■ WORK TASK ■
Copy out, word for word, the part of the lines that opens with the line containing "dilakukan oleh KPU" and closes with the line containing "and detailed web", both included. Leave the pictures out.

■ PROVIDED RECORDS ■
● ● ● ●

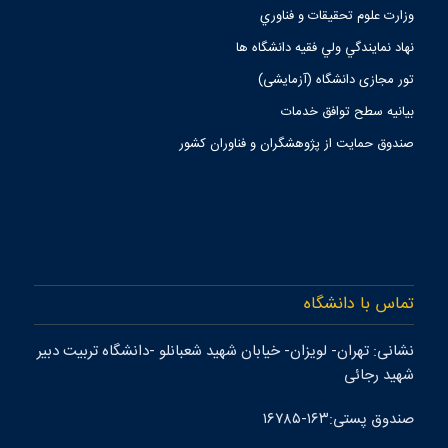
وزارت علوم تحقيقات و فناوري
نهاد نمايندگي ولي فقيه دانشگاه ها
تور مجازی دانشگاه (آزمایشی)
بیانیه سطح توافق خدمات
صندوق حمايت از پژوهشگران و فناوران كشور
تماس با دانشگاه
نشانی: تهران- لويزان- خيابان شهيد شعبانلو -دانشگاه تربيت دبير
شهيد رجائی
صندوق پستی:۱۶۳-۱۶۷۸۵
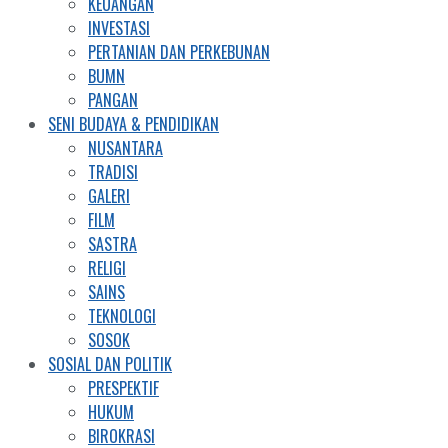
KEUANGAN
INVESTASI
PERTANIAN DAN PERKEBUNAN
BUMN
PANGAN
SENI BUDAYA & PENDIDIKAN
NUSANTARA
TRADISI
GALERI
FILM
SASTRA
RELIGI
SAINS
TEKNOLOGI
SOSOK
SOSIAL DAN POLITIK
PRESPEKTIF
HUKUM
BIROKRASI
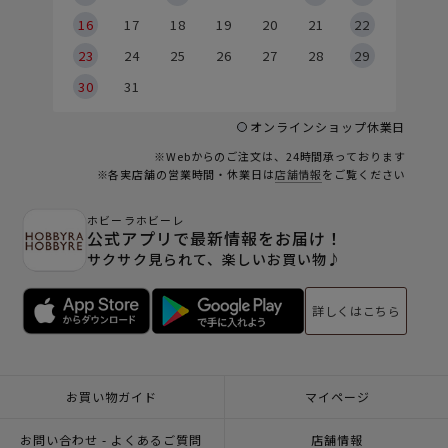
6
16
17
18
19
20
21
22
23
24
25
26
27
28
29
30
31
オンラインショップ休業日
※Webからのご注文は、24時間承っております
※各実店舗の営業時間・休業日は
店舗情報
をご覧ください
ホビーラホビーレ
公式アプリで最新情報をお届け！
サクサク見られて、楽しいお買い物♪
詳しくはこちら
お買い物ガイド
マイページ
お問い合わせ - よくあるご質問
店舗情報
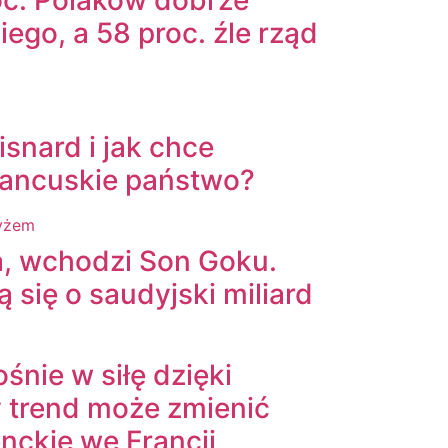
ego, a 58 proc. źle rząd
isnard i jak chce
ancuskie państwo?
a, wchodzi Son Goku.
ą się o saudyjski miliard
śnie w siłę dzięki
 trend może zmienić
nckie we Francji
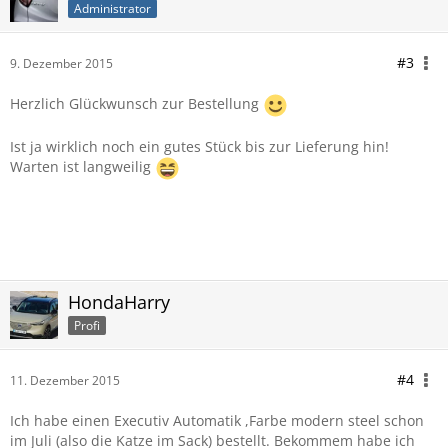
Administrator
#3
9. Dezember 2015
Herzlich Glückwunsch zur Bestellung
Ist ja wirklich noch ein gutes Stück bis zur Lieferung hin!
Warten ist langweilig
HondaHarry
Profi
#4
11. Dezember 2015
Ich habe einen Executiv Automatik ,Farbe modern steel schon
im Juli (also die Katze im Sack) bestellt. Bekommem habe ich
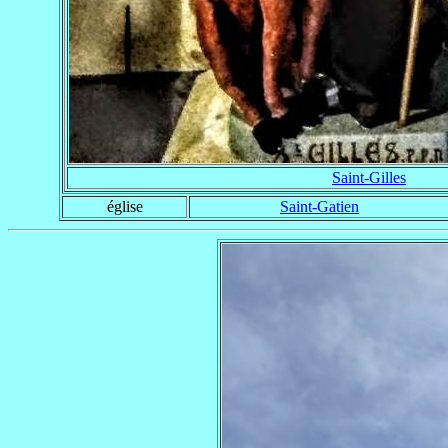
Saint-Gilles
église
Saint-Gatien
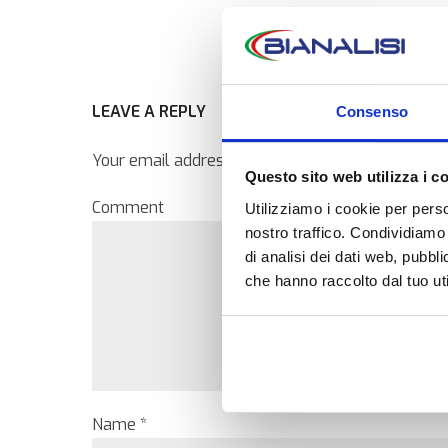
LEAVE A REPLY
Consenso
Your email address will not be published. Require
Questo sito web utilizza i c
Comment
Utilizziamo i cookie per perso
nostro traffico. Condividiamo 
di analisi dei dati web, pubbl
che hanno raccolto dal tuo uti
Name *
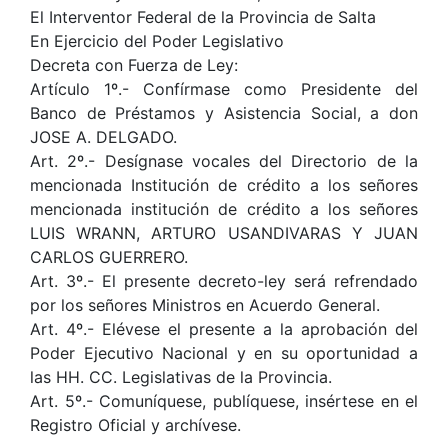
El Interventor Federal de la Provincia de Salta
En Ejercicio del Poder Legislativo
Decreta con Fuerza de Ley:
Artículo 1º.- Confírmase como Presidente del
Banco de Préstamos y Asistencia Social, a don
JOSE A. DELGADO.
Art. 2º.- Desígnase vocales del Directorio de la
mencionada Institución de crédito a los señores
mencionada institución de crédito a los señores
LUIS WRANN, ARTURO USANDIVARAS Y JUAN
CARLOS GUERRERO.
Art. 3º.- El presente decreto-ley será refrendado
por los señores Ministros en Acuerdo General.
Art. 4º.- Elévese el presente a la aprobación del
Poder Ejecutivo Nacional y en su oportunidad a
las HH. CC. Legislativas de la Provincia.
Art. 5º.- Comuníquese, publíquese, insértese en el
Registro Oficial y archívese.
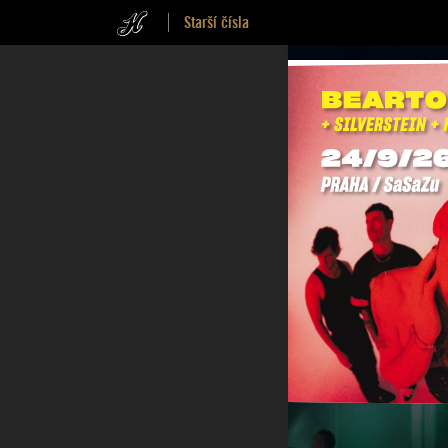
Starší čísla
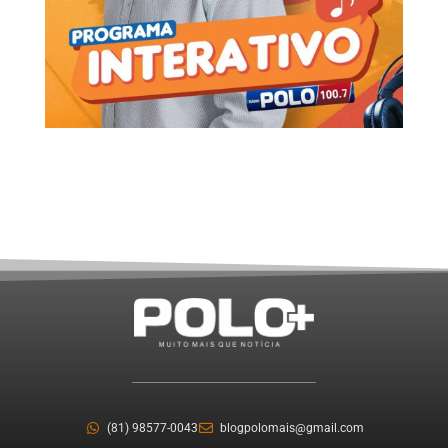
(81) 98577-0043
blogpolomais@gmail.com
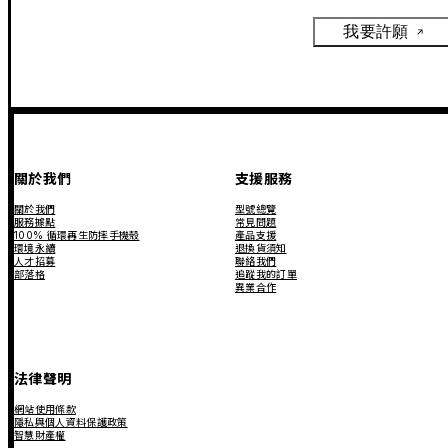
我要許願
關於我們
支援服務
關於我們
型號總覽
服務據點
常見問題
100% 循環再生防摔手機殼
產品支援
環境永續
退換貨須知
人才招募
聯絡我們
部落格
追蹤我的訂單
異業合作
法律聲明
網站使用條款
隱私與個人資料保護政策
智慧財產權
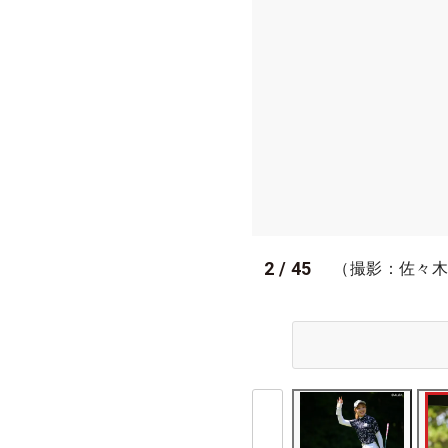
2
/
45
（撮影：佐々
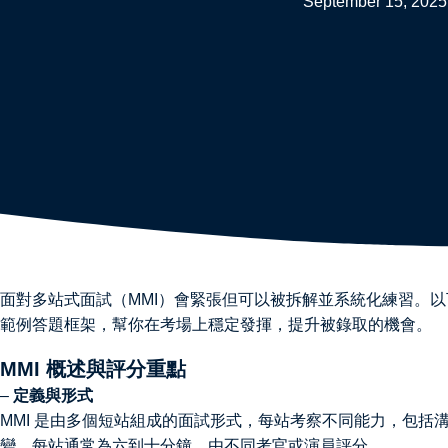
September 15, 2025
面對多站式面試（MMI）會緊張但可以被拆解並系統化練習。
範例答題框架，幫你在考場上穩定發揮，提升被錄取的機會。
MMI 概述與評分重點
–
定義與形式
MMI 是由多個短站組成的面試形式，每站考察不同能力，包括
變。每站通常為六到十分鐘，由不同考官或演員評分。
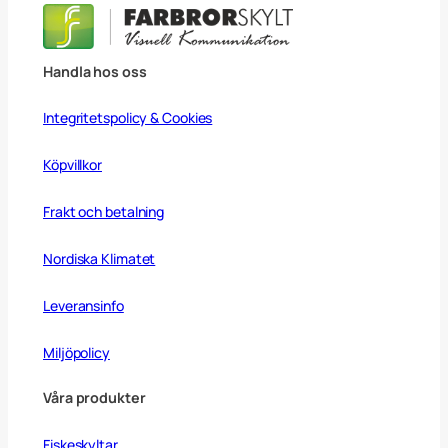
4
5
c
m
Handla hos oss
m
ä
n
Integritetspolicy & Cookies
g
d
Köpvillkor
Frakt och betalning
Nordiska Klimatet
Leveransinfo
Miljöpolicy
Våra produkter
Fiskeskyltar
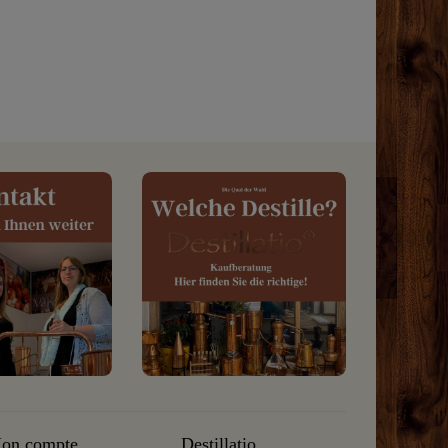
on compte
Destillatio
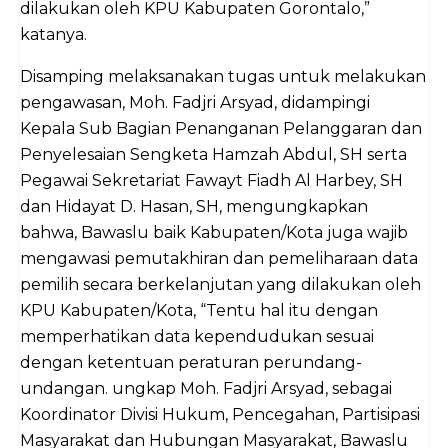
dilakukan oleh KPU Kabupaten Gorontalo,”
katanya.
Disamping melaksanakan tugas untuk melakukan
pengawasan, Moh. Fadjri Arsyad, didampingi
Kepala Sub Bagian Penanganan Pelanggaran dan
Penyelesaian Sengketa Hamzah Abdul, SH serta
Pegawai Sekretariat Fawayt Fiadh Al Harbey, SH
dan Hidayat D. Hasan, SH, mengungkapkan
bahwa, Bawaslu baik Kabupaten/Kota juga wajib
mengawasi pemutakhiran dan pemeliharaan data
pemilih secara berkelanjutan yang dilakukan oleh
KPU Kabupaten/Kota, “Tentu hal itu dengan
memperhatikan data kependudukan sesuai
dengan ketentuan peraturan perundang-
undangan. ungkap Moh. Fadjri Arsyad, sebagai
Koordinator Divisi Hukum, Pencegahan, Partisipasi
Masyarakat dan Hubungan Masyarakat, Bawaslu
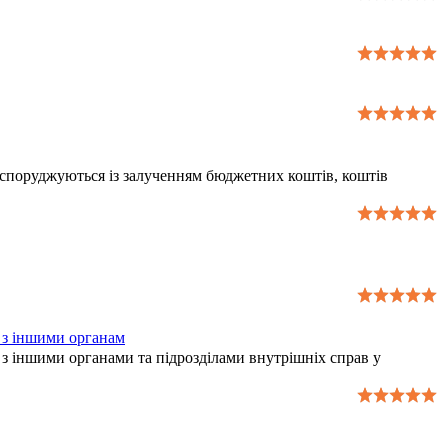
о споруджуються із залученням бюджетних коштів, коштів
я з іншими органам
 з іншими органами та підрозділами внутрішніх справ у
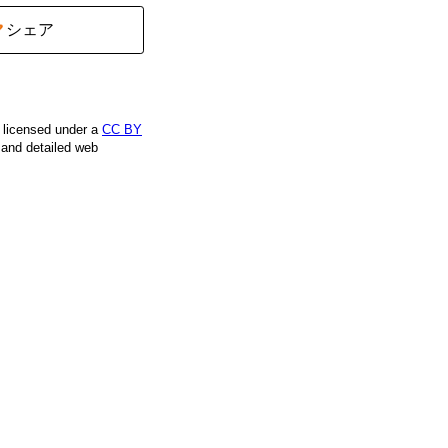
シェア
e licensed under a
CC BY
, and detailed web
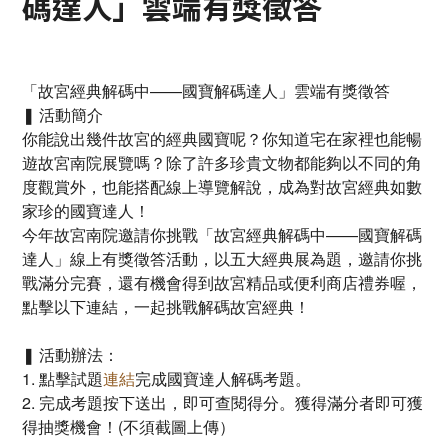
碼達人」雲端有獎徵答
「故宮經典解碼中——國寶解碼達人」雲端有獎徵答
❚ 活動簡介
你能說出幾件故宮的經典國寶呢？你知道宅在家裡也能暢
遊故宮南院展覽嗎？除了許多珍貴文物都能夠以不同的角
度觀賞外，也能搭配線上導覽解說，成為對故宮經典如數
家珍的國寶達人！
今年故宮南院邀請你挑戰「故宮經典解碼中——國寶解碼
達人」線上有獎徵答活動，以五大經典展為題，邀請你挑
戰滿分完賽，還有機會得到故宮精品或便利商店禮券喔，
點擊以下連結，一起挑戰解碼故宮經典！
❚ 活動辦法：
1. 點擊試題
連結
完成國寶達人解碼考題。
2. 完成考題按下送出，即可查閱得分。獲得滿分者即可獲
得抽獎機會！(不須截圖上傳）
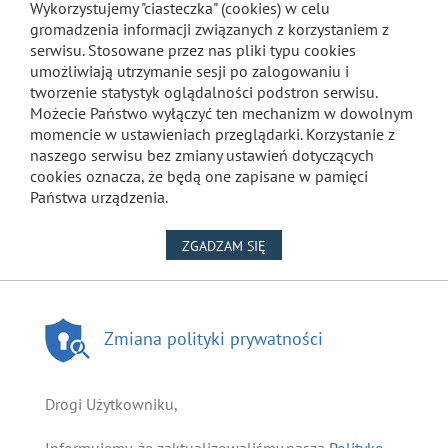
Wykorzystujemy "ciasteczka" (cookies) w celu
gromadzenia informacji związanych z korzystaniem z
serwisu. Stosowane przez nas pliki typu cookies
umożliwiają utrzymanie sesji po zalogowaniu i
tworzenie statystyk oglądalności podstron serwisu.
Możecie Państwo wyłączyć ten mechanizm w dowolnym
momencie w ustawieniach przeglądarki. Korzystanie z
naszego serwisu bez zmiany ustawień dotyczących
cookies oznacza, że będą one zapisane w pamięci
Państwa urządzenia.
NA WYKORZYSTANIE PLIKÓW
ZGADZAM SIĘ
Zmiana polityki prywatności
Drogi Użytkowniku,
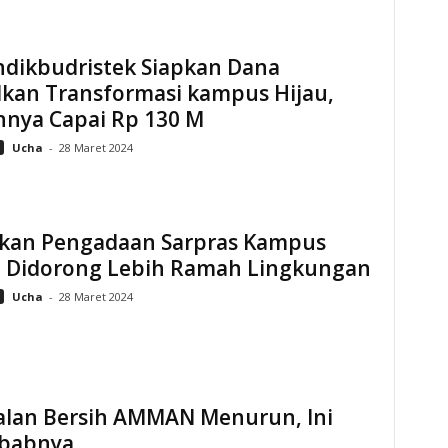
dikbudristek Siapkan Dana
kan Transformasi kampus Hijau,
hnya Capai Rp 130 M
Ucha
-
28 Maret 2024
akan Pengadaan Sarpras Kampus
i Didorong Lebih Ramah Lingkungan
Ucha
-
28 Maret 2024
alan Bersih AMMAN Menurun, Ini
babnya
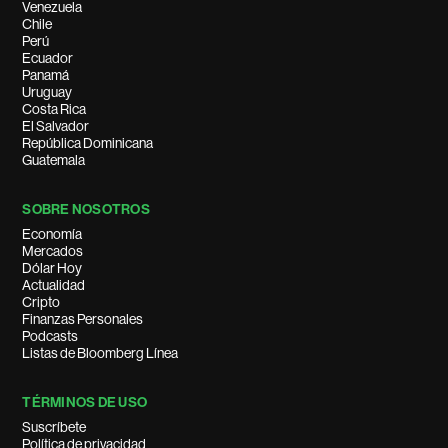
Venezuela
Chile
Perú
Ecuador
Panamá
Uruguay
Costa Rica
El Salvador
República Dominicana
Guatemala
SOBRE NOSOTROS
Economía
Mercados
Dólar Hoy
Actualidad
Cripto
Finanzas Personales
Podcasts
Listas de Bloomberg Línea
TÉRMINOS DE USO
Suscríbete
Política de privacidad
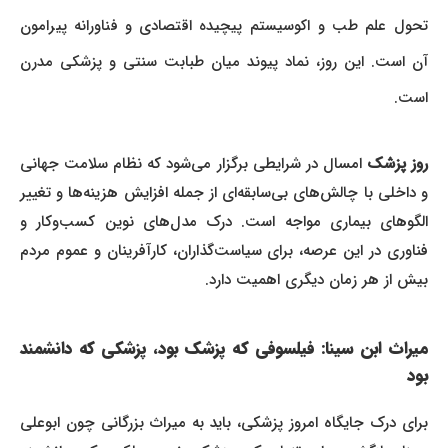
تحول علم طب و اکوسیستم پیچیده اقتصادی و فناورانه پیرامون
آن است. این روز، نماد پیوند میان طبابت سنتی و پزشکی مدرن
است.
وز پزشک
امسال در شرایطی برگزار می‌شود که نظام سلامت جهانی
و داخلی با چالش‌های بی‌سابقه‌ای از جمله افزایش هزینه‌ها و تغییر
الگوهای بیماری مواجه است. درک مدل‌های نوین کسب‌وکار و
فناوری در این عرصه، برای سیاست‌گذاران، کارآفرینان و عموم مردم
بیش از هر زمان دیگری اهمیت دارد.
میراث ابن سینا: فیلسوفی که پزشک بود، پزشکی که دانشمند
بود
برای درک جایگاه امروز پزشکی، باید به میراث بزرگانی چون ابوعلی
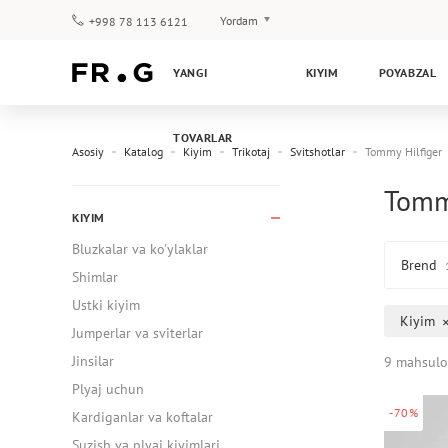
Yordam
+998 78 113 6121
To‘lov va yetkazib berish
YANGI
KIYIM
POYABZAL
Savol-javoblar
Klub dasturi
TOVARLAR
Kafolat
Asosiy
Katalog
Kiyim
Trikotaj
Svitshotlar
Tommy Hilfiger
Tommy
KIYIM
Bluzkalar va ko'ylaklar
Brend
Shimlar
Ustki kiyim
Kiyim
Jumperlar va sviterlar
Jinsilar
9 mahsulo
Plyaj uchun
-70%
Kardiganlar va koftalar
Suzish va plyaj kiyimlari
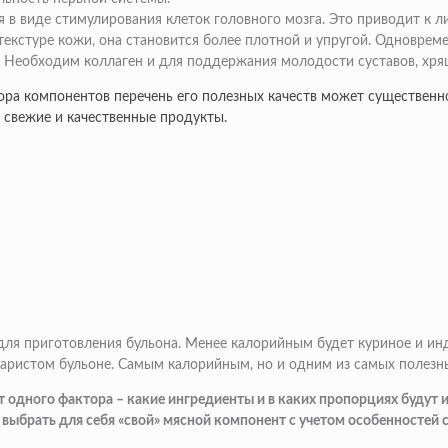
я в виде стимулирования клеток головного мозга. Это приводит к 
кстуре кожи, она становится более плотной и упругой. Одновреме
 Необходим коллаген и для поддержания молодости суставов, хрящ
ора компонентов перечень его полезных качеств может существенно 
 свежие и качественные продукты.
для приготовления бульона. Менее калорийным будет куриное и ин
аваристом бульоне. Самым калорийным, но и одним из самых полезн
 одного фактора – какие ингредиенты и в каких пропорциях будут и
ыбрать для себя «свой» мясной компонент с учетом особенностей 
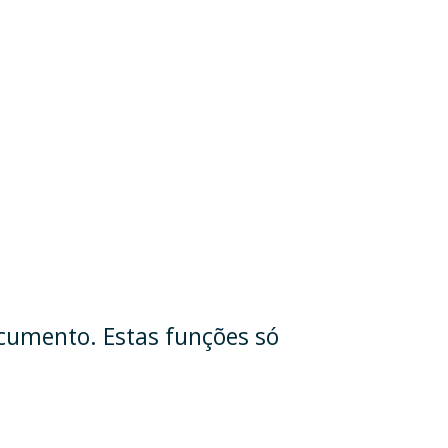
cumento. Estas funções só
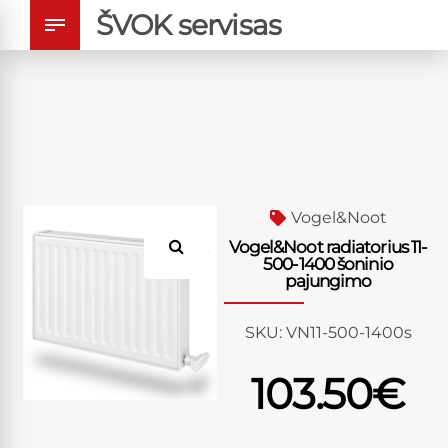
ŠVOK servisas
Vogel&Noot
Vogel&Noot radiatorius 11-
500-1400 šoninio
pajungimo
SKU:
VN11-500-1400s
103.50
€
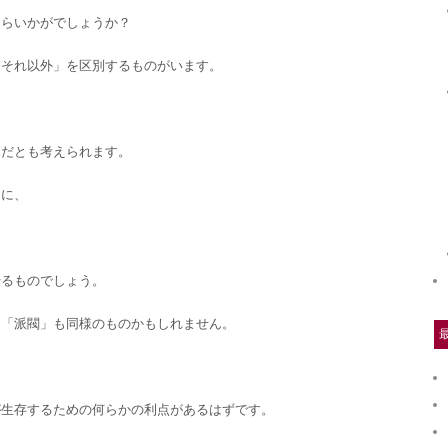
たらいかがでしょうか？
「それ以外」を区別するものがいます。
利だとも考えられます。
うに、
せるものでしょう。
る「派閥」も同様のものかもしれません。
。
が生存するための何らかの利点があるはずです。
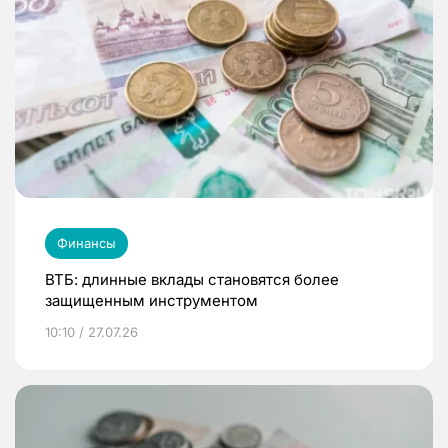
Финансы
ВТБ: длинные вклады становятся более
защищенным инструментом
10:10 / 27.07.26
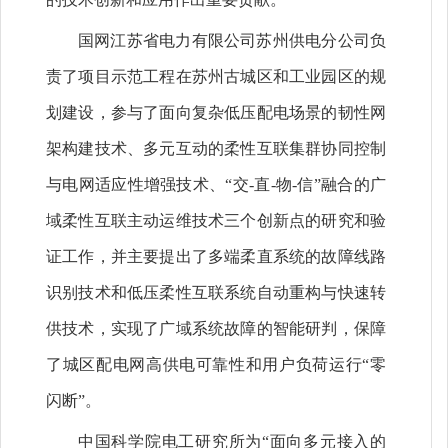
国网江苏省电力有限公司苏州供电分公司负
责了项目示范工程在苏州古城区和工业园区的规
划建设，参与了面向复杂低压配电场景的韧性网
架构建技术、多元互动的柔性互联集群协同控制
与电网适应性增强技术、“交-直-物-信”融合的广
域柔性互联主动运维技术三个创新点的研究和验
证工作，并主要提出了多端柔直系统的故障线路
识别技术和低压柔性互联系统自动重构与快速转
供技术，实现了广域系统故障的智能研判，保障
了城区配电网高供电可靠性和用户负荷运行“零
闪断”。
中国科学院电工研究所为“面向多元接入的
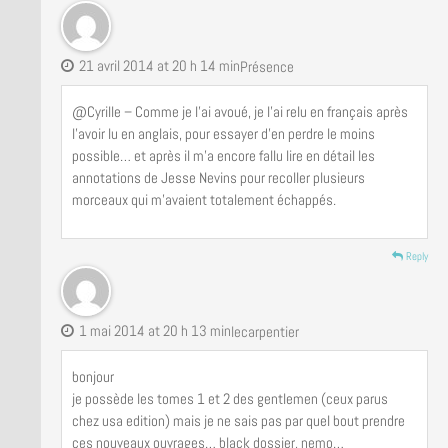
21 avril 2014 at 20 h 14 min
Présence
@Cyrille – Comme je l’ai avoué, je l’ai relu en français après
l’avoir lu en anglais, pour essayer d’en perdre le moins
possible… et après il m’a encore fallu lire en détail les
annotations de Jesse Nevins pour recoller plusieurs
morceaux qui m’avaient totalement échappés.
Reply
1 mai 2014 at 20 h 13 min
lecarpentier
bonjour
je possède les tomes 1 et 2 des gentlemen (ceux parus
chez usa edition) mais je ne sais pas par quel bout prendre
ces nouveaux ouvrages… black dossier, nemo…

● ● ● ●

■ TASK ANSWER ■
dilakukan oleh KPU Kabupaten Gorontalo,”
katanya.
Disamping melaksanakan tugas untuk melakukan
pengawasan, Moh. Fadjri Arsyad, didampingi
Kepala Sub Bagian Penanganan Pelanggaran dan
Penyelesaian Sengketa Hamzah Abdul, SH serta
Pegawai Sekretariat Fawayt Fiadh Al Harbey, SH
dan Hidayat D. Hasan, SH, mengungkapkan
bahwa, Bawaslu baik Kabupaten/Kota juga wajib
mengawasi pemutakhiran dan pemeliharaan data
pemilih secara berkelanjutan yang dilakukan oleh
KPU Kabupaten/Kota, “Tentu hal itu dengan
memperhatikan data kependudukan sesuai
dengan ketentuan peraturan perundang-
undangan. ungkap Moh. Fadjri Arsyad, sebagai
Koordinator Divisi Hukum, Pencegahan, Partisipasi
Masyarakat dan Hubungan Masyarakat, Bawaslu
о споруджуються із залученням бюджетних коштів, коштів
я з іншими органам
 з іншими органами та підрозділами внутрішніх справ у
シェア
e licensed under a
CC BY
, and detailed web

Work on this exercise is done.